**Short task 1:**
State how many lines of the entries contain the string "none", giving the number alone.

**Excerpt provided:**
<<<<
- Willie Lumpkin as depicted in his debut appearance in Fantastic Four #11 (February 1963). Art by Jack Kirby and Dick Ayers.

Publication information
- Publisher: Marvel Comics
- First appearance: Fantastic Four #11 (February 1963)
- Created by: Stan Lee (writer) Dan DeCarlo (artist)

In-story information
- Full name: William Lemuel Lumpkin
- Supporting character of: Fantastic Four, Spider-Man
- Abilities: Ability to wiggle ears and nose

= Willie Lumpkin =

Fictional mailman for the Fantastic Four

William Lemuel "Willie" Lumpkin is a fictional supporting character appearing in American comic books published by Marvel Comics. The character is best known as the mailman of the Fantastic Four in their self-titled comic book.

Willie Lumpkin was portrayed by Stan Lee in the 2005 film Fantastic Four.

==Publication history==
===Newspaper comic strip===

Willie Lumpkin in the 1959-61 comic strip. Art by Dan DeCarlo.
>>>>
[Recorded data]
<<<<
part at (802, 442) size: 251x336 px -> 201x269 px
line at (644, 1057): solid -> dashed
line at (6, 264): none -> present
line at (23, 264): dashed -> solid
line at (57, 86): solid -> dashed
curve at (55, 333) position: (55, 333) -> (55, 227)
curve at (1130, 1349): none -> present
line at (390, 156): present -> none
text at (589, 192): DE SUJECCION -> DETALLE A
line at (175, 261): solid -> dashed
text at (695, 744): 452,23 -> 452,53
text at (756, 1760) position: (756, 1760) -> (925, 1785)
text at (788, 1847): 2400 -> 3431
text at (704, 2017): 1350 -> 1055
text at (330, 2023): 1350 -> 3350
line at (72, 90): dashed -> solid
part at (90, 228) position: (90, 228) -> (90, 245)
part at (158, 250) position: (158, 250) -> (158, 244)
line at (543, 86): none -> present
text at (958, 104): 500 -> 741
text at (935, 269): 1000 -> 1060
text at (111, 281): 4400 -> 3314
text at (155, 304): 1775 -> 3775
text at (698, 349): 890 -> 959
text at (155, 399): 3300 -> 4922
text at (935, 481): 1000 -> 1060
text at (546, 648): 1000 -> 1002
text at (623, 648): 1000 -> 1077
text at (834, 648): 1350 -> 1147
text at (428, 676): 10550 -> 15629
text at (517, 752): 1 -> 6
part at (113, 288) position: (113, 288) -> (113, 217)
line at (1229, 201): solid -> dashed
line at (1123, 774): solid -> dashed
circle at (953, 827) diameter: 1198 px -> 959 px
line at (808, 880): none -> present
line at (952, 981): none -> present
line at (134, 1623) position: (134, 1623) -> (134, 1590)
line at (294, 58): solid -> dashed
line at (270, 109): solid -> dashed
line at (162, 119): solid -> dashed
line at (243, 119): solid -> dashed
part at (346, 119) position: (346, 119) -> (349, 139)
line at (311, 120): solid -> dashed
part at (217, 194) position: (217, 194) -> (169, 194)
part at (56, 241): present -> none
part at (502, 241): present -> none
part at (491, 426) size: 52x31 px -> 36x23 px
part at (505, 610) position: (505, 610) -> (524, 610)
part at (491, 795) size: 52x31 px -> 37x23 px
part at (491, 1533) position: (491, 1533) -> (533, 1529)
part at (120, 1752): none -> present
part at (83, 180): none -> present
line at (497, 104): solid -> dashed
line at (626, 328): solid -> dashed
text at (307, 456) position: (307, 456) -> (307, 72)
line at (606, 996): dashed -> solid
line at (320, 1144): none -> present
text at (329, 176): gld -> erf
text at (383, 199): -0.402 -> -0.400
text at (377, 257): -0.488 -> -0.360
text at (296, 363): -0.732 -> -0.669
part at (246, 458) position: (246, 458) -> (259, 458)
>>>>
**Short task 2:**
From the text on Willie Lumpkin, reproduce verbatim the stretch from "Fictional mailman for" through "self-titled comic book.".

**Complete answer 1:**
11

**Complete answer 2:**
Fictional mailman for the Fantastic Four

William Lemuel "Willie" Lumpkin is a fictional supporting character appearing in American comic books published by Marvel Comics. The character is best known as the mailman of the Fantastic Four in their self-titled comic book.